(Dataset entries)
==========

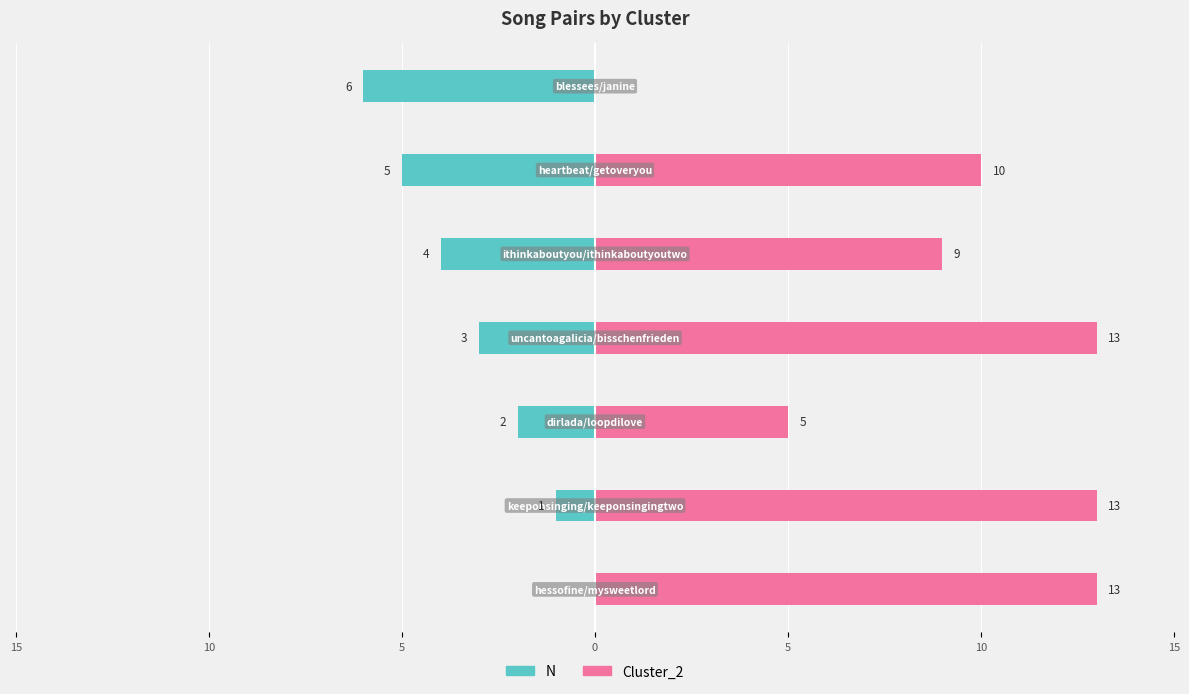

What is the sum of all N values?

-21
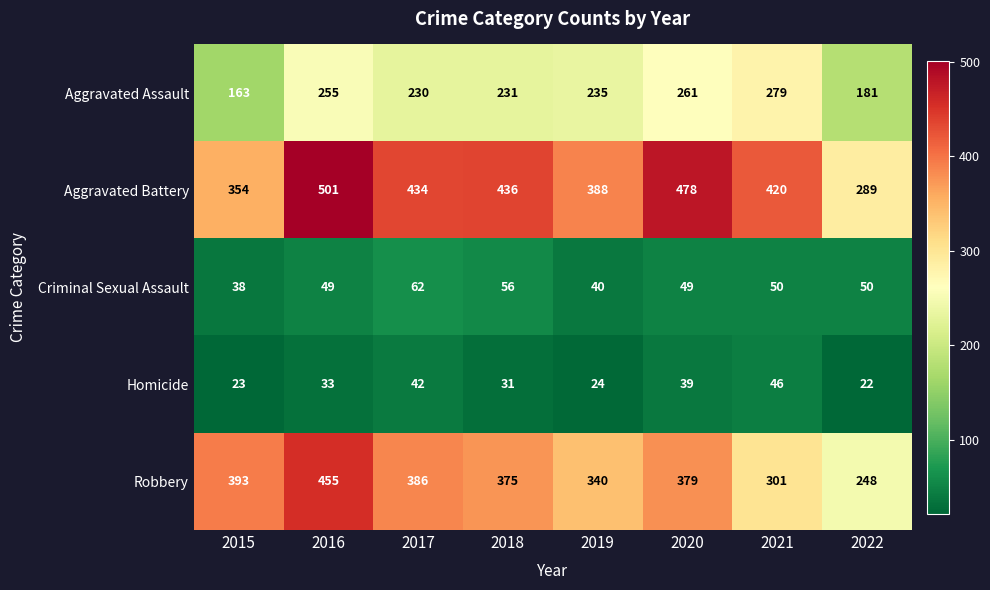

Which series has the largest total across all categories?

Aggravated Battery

==========

> [Assigned task]: Reproduce all of the lines above word for word, omitting the pictures.

> [Solution]:
What is the sum of all N values?

-21

Which series has the largest total across all categories?

Aggravated Battery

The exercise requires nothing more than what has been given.